+++ RECORDS SUPPLIED

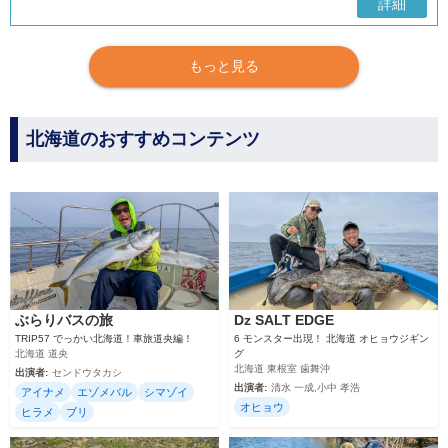
詳細
もっと見る
北海道のおすすめコンテンツ
ぶらりバスの旅
Dz SALT EDGE
TRIP57 でっかい北海道！車旅道央編！
6 モンスター出現！ 北海道 オヒョウジギン
北海道 道央
グ
北海道 東根室 歯舞沖
出演者:
センドウタカシ
出演者:
清水 一成,小中 孝浩
アイナメ
エゾメバル
シマゾイ
オヒョウ
ヒラメ
ブリ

++++++

Retype every line of text shown under the items exactly, leaving the pictures out of your answer.

**OUTPUT**
詳細
もっと見る
北海道のおすすめコンテンツ
ぶらりバスの旅
Dz SALT EDGE
TRIP57 でっかい北海道！車旅道央編！
6 モンスター出現！ 北海道 オヒョウジギン
北海道 道央
グ
北海道 東根室 歯舞沖
出演者:
センドウタカシ
出演者:
清水 一成,小中 孝浩
アイナメ
エゾメバル
シマゾイ
オヒョウ
ヒラメ
ブリ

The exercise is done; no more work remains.